Venice, which has a reputation as the least overtly political of the “big three” European film festivals, is not shying away from recent geopolitical events this year. In the main competition, Tunisian director Kaouther Ben Hania’s The Voice of Hind Rajab tells the real-life story of a five-year-old Palestinian girl who was killed when a vehicle carrying her family was shelled by Israeli forces in January last year.
German film-maker Werner Herzog, Russian director Alexander Sokurov and US investigative journalist Laura Poitras lead a notably strong non-fiction line-up. Herzog, who will receive a lifetime achievement at Venice, will also be showing his new film Ghost Elephants, about a mythical herd of the animals roaming the jungles of Angola.

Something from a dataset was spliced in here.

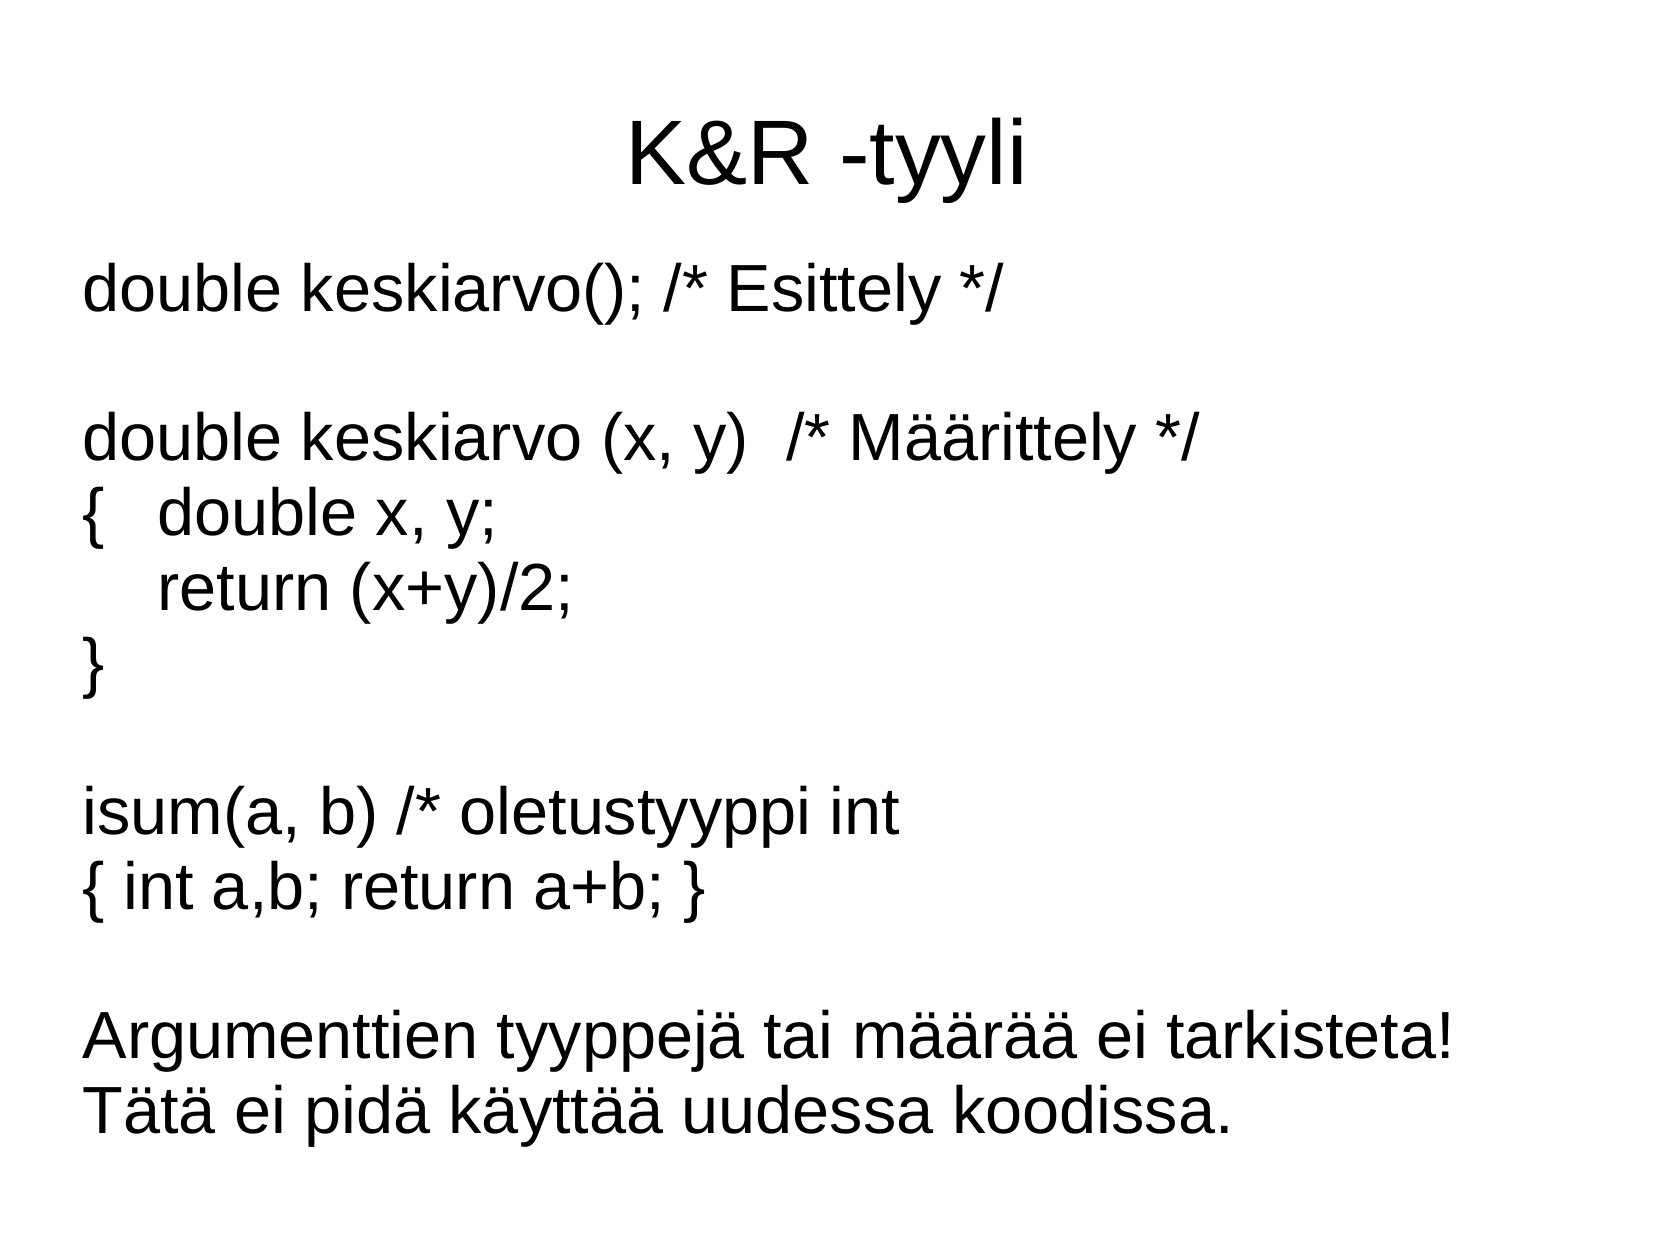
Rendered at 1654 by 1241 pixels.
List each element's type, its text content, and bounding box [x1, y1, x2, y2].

Poitras, a leading chronicler of post-9/11 digital surveillance practices, will premiere Cover-Up, a portrait of Seymour Hersh, the American journalist who gained acclaim in 1969 for exposing the My Lai massacre but whose use of anonymous sources in recent reports have been viewed more critically.
Russian Ark director Sokurov will showcase experimental Director’s Diary, a five-hour work that Barbera said “isn’t easy to follow,” while Sofia Coppola is going to present a doc on fashion designer Marc Jacobs, Marc by Sofia.
This year’s Venice jury will be presided over by US director Alexander Payne, and includes exiled Iranian film-maker Mohammad Rasoulof, Brazilian actor Fernanda Torres and Romanian director Cristian Mungiu among others.